Speakers at the Sohn Conference Foundation event in New York on Monday, including hedge fund managers such as William Ackman and David Einhorn, offer bite-sized, investible ideas at a fundraising event for the benefit of pediatric cancer research.
But Mr. Gundlach was less than charitable when it came to his take on the housing market. He recommended taking a short position in the SPDR S&P Homebuilders ETF (XHB), a bet the index will decline in value. (It did decline Monday, by about 1.57% in afternoon trading.)

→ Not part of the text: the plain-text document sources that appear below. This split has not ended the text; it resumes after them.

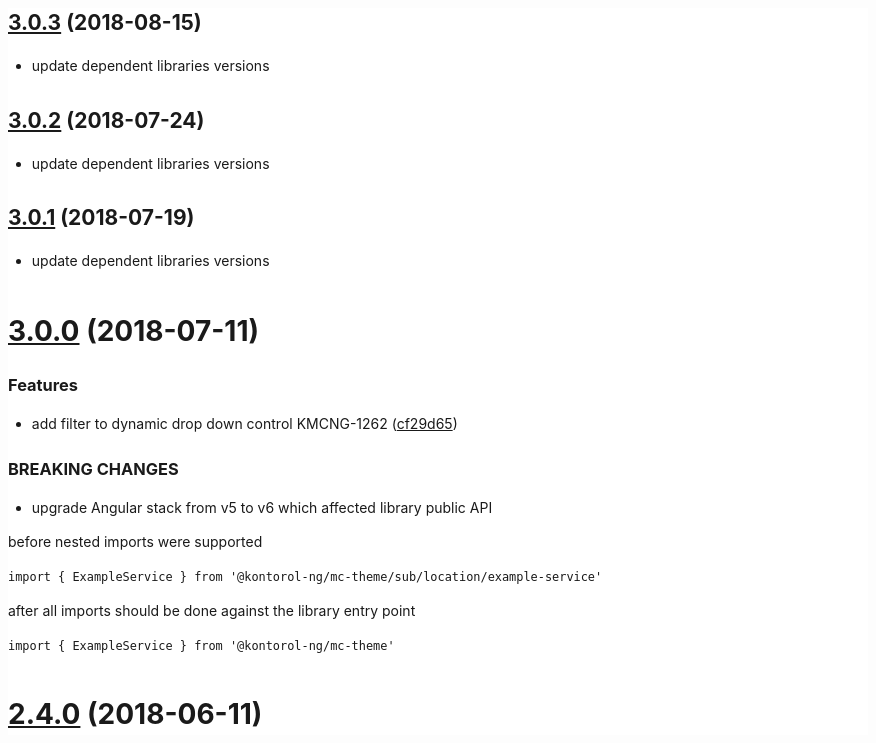 
<a name="3.0.3"></a>
## [3.0.3](https://github.com/kontorol/kontorol-ng/compare/@kontorol-ng/kontorol-primeng-ui@3.0.2...3.0.3) (2018-08-15)

* update dependent libraries versions


<a name="3.0.2"></a>
## [3.0.2](https://github.com/kontorol/kontorol-ng/compare/@kontorol-ng/kontorol-primeng-ui@3.0.1...3.0.2) (2018-07-24)

* update dependent libraries versions


<a name="3.0.1"></a>
## [3.0.1](https://github.com/kontorol/kontorol-ng/compare/@kontorol-ng/kontorol-primeng-ui@3.0.0...3.0.1) (2018-07-19)

* update dependent libraries versions


<a name="3.0.0"></a>
# [3.0.0](https://github.com/kontorol/kontorol-ng/compare/@kontorol-ng/kontorol-primeng-ui@2.4.0...3.0.0) (2018-07-11)


### Features

* add filter to dynamic drop down control  KMCNG-1262 ([cf29d65](https://github.com/kontorol/kontorol-ng/commit/cf29d65))


### BREAKING CHANGES

* upgrade Angular stack from v5 to v6 which affected library public API

before
nested imports were supported
```
import { ExampleService } from '@kontorol-ng/mc-theme/sub/location/example-service'
```

after
all imports should be done against the library entry point
```
import { ExampleService } from '@kontorol-ng/mc-theme'
```


<a name="2.4.0"></a>
# [2.4.0](https://github.com/kontorol/kontorol-ng/compare/@kontorol-ng/kontorol-primeng-ui@2.3.1...@kontorol-ng/kontorol-primeng-ui@2.4.0) (2018-06-11)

Mr. Gundlach discussed a series of charts pointing to first-time buyers, household formation, housing starts, subprime loans and rent prices, which he said for the most part point to a market propped up by cash transactions and second-lien borrowing, rather than traditional mortgages and organic demand from first-time homebuyers.
The remarks match those by another legendary investor, Warren E. Buffett, who in an interview Thursday with CNBC said that housing is “not that strong yet."
And some data on the market has been weak. The Commerce Department reported last week that slowing real estate construction was a drag on economic growth. They said a measure of investment in residential real estate fell 5.7% in the first quarter.
To Mr. Gundlach, the absence of first-time homebuyers is due in no small part to the declining job prospects, ballooning student-loan debt, rising rent costs and shifting values of younger Americans.
“The kids aren't alright,” he said. “Young people in particular were shocked and scarred by the housing crisis."
The DoubleLine Total Return Bond Fund (DBLTX) managed by Mr. Gundlach managed $31.7 billion at the end of March.